The Global Economic Stakes
The mounting conflict between the United States, Israel and Iran threatens to destabilise international oil markets and derail fragile economic recovery across multiple regions. Oil prices have commenced vary significantly as traders anticipate possible interruptions to shipping lanes through the Strait of Hormuz, through which approximately one-fifth of the world’s petroleum passes daily. A extended conflict could trigger an energy crisis reminiscent of the 1970s, with ripple effects on price levels, exchange rates and investor sentiment. European allies, facing economic headwinds, remain particularly susceptible to market shocks and the prospect of being drawn into a conflict that threatens their strategic autonomy.
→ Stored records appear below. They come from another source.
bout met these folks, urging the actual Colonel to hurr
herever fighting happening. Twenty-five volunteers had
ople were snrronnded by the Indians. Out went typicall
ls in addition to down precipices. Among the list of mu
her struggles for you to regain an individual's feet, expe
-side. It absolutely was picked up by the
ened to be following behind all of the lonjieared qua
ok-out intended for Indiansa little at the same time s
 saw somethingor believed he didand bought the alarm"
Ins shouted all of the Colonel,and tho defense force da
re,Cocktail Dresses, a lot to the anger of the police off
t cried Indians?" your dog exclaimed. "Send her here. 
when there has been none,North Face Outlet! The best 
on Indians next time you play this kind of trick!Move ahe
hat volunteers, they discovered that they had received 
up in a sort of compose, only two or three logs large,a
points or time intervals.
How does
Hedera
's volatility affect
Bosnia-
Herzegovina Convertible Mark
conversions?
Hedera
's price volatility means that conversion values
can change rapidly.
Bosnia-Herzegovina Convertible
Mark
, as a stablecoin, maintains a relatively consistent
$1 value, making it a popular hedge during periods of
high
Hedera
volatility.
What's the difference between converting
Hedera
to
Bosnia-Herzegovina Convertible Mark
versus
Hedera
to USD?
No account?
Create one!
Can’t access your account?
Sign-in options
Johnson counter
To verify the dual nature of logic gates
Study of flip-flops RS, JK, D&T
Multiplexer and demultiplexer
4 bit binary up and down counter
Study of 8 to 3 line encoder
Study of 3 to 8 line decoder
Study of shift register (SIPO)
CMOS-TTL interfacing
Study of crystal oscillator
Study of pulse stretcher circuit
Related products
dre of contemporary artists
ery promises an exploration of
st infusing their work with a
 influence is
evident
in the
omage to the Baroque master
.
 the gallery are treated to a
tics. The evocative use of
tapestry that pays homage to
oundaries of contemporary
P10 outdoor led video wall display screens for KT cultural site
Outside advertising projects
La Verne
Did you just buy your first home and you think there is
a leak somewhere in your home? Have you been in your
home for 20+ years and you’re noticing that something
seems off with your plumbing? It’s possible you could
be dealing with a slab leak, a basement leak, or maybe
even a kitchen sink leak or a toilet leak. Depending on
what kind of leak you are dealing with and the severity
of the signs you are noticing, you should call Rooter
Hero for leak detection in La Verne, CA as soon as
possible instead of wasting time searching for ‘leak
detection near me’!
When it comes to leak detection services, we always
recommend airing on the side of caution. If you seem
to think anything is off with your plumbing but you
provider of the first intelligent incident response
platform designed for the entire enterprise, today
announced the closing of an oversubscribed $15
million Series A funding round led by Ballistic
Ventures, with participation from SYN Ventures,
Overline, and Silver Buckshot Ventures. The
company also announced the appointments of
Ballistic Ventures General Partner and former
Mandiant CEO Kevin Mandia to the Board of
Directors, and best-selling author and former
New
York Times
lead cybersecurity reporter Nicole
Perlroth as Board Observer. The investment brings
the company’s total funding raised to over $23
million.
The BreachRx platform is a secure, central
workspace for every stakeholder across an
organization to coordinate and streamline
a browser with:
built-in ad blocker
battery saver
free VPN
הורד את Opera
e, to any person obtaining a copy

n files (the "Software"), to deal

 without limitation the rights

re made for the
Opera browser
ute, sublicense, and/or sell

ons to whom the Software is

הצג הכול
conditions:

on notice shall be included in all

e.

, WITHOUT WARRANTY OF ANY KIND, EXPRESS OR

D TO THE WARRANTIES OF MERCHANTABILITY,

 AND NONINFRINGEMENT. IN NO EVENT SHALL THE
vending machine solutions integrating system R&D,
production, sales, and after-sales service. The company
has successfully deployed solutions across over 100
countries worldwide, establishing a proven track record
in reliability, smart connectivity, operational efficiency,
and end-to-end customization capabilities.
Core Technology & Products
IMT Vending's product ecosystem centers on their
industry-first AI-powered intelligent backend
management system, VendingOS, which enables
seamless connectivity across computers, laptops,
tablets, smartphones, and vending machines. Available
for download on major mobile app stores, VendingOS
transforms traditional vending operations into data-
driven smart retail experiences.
Beyond energy-related worries, the conflict threatens worldwide commerce networks and fiscal stability. Iran’s potential response could strike at merchant vessels, interfere with telecom systems and trigger capital flight from emerging markets as investors look for protected investments. The erratic nature of Trump’s policy choices compounds these risks, as markets struggle to account for possibilities where US policy could swing significantly based on political impulse rather than careful planning. Global companies working throughout the region face escalating coverage expenses, distribution network problems and regional risk markups that eventually reach to consumers worldwide through elevated pricing and slower growth rates.
- Oil price fluctuations jeopardises worldwide price increases and monetary authority credibility in managing interest rate decisions successfully.
- Shipping and insurance expenses rise as ocean cargo insurers require higher fees for Persian Gulf operations and regional transit.
- Market uncertainty prompts fund outflows from developing economies, exacerbating foreign exchange pressures and sovereign debt challenges.